What this exercise asks:
**a.** From the text on smart structures, retype the passage from "into one structure" up to and including "an ‘Intelligent adaptive structure’.".
**b.** What advantages of optical fibers does the text on smart structures name?

Source document:
__________

A new development of ‘Smart materials and structures’ was driven by a strong demand for high performance over recent years. A system integrated into structures and being able to monitor its host’s physical and mechanical properties such as temperature and

strain, during service is appreciated as a ‘Smart structural health monitoring system’. The term smart material and structure is widely used to describe the unique marriage of material and structural engineering by using fibre-optic sensors and actuation control technology. The smart structure is constructed of materials that can continuously monitor their own mechanical and physical properties, and thereby, be capable of assessing damage and warning of impending weakness in structural integrity. This design concept results in improved safety and economic concerns regarding the weight saving and avoidance of over-designing of the structure in the long run. In Fig. 1, a schematic illustration of the structure’s possibilities created by the confluence of the four disciplines is shown. In the figure, a structure invested with actuating, sensing and neutral networking systems to form a new class of adaptive structures is shown. A structure with integrated sensor or actuator systems is able to provide a self-structural health monitoring or actuating response, respectively. If both systems are integrated together into a structure, the sensor and actuators can act as nervous and muscular systems, like a human body, to sense the conditions such as mechanical strain and temperature of the structure

(a smart structure) and to provide control of such changes of stiffness, shape and vibration mode (a controlled structure). The combination of these two systems

into one structure is called a ‘Smart adaptive structure’. This structure with a built-in neural networking system, like a brain, is then able to self evaluate the conditions, which are based on changes of structural parameters, thermal conditions and ambient environments to give an appropriate mechanical adjustment. This structure is commonly called an ‘Intelligent adaptive structure’.

1.1 BACKGROUND OF THE STUDY

There has been an unprecedented development in the fields of optoelectronics and fiber optic communications. This in turn, has brought about a revolution in the sectors of telecommunication and various other industries. This has been made possible with the aid of high performance and reliable telecommunication links which have low bandwidth cost.

Optical fibers have numerous advantages and some disadvantages. The advantages include their small size, resistance to electromagnetic interference and high sensitivity. On the other hand, some of its disadvantages are their high cost and unfamiliarity to the end user. But its great advantages completely overshadow its minor disadvantages. So, in this study an attempt is being made to compare the modern age fiber optic sensors with the conventional sensors. Also, with the aid of the case studies, the impact of fiber optic sensor technology on monitoring of civil structures is studied (McKinley and Boswell 2002).

__________

Information provided:
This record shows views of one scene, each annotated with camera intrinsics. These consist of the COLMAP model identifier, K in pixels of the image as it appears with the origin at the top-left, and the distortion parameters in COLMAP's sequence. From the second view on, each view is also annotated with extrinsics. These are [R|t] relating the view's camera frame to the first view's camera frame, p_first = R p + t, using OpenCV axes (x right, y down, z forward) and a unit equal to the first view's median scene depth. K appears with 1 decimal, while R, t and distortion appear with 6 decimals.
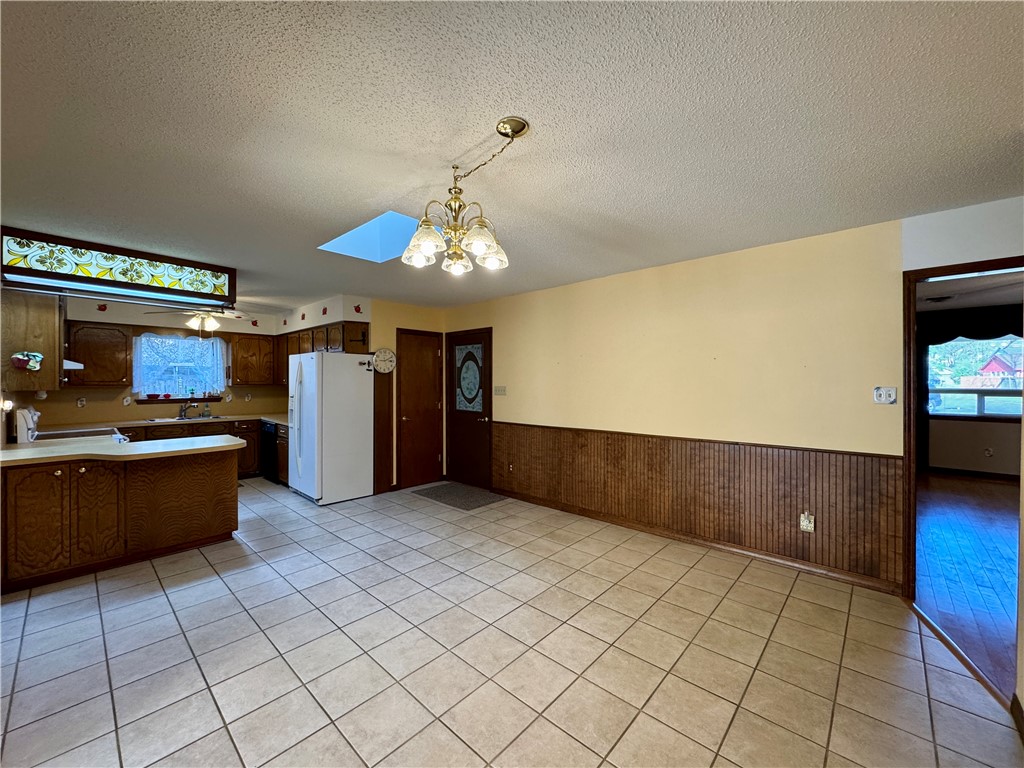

__________

Your written answers:
**a.**
into one structure is called a ‘Smart adaptive structure’. This structure with a built-in neural networking system, like a brain, is then able to self evaluate the conditions, which are based on changes of structural parameters, thermal conditions and ambient environments to give an appropriate mechanical adjustment. This structure is commonly called an ‘Intelligent adaptive structure’.

**b.**
- Small size
- Resistance to electromagnetic interference
- High sensitivity